- DIRECTIONS:
Where an image appears in the data, omit it and reproduce the rest exactly.

*** DATA BELOW Section Begins ***

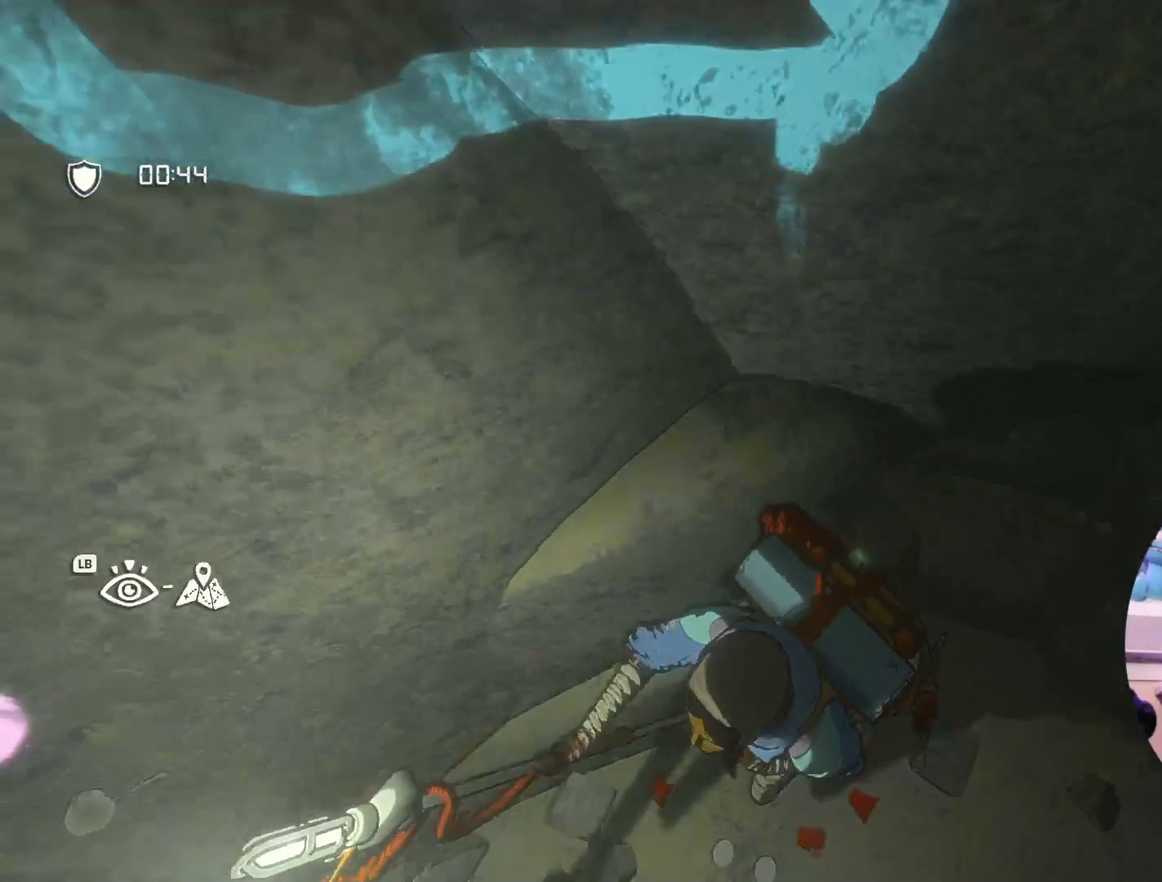
{"buttons": [], "left_stick": "down-right", "right_stick": "center", "events": [[167, "left_stick", "down"], [400, "left_stick", "down-right"]]}
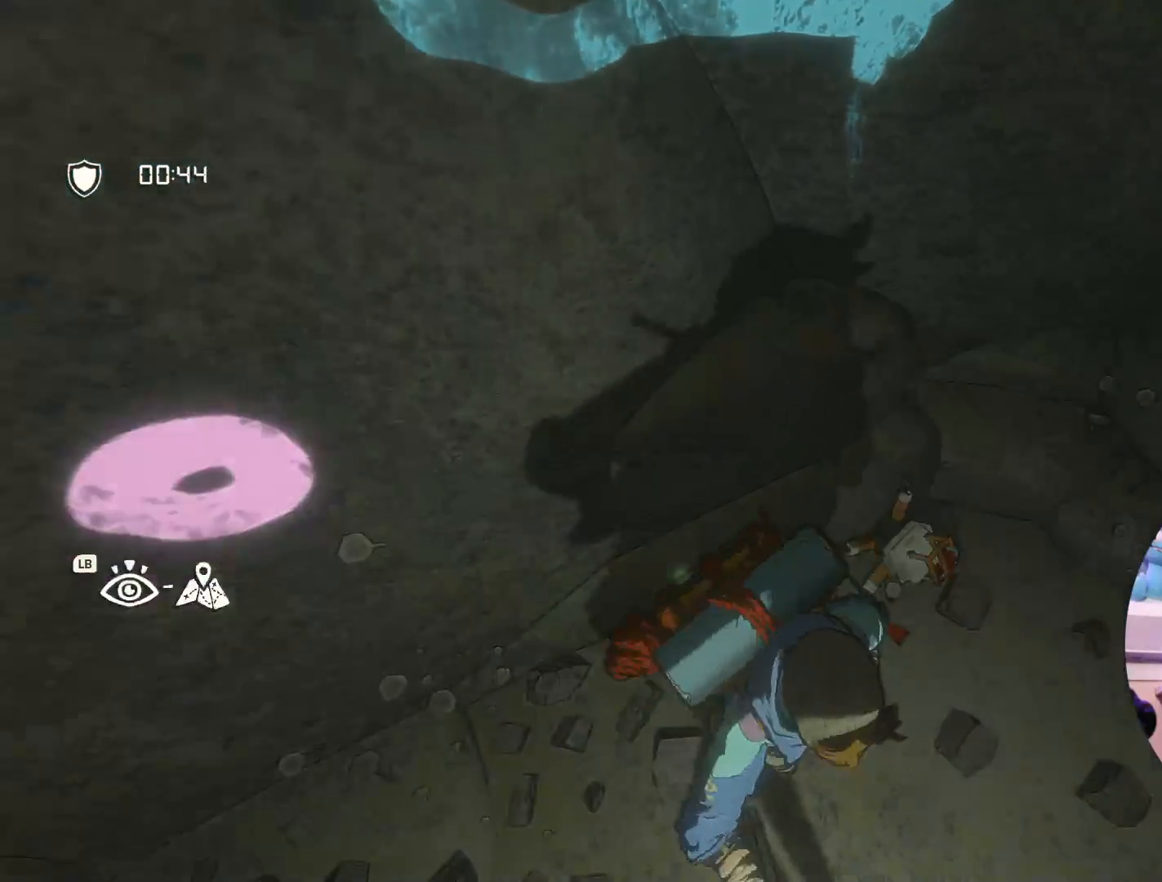
{"buttons": [], "left_stick": "down-left", "right_stick": "center", "events": [[200, "left_stick", "down"], [500, "left_stick", "down-left"]]}
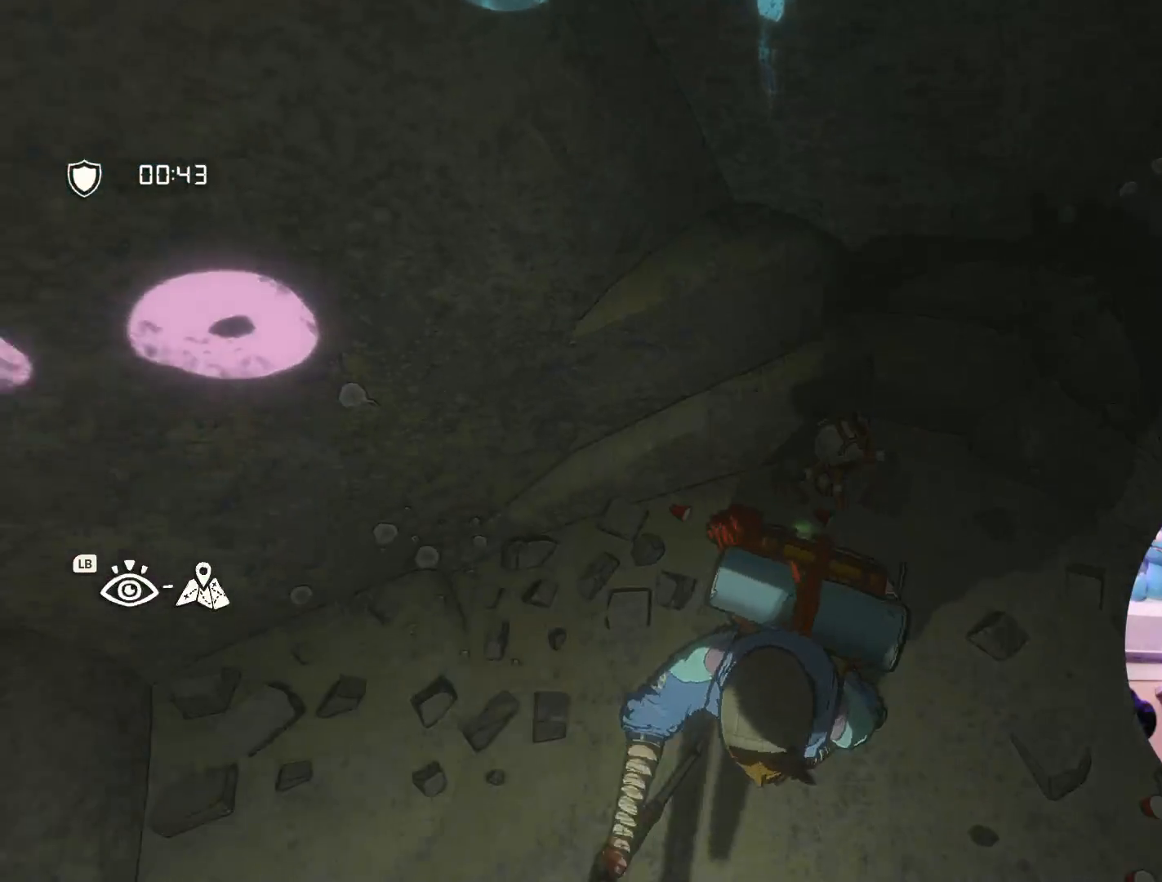
{"buttons": [], "left_stick": "left", "right_stick": "center", "events": [[450, "left_stick", "left"]]}
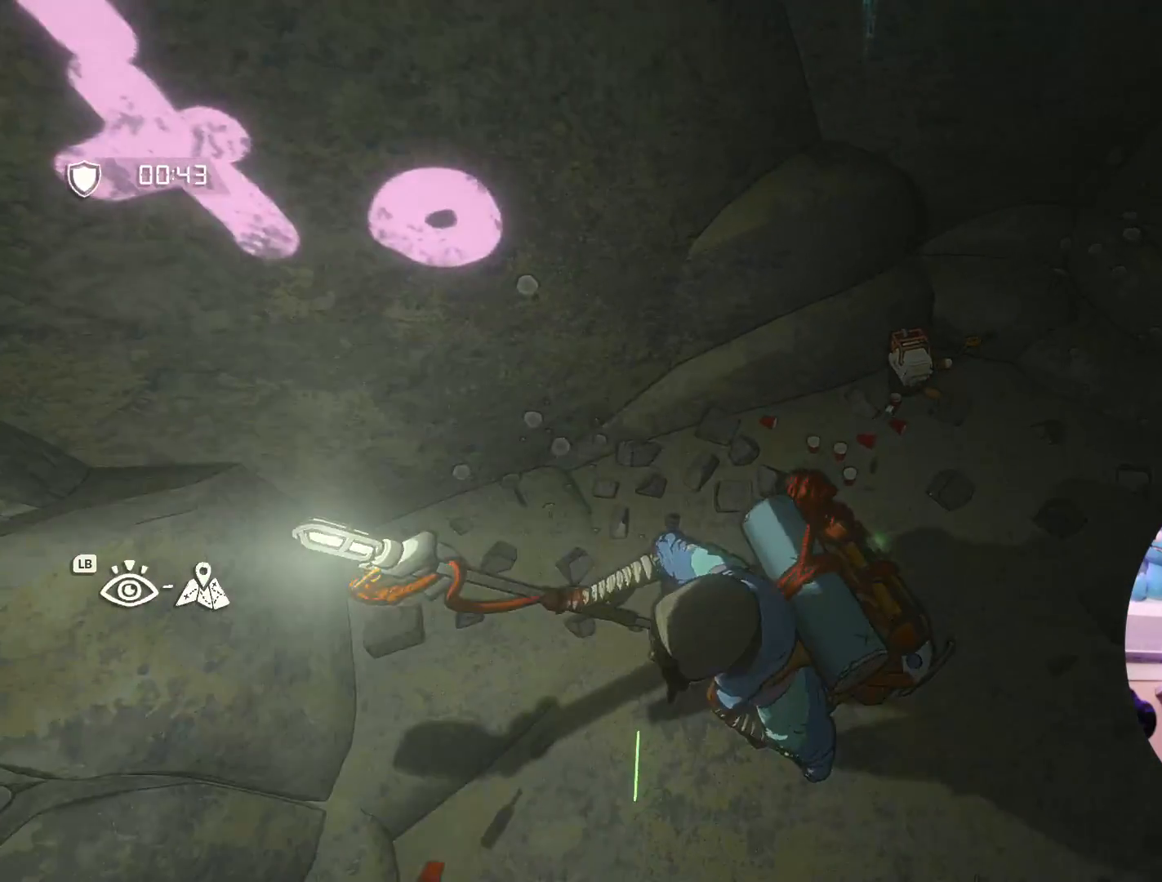
{"buttons": [], "left_stick": "down-left", "right_stick": "center", "events": [[17, "left_stick", "up-left"], [433, "left_stick", "down-left"]]}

*** DATA BELOW Section Ends ***

- ANSWER TO THIS PROBLEM:
{"buttons": [], "left_stick": "down-right", "right_stick": "center", "events": [[167, "left_stick", "down"], [400, "left_stick", "down-right"]]}
{"buttons": [], "left_stick": "down-left", "right_stick": "center", "events": [[200, "left_stick", "down"], [500, "left_stick", "down-left"]]}
{"buttons": [], "left_stick": "left", "right_stick": "center", "events": [[450, "left_stick", "left"]]}
{"buttons": [], "left_stick": "down-left", "right_stick": "center", "events": [[17, "left_stick", "up-left"], [433, "left_stick", "down-left"]]}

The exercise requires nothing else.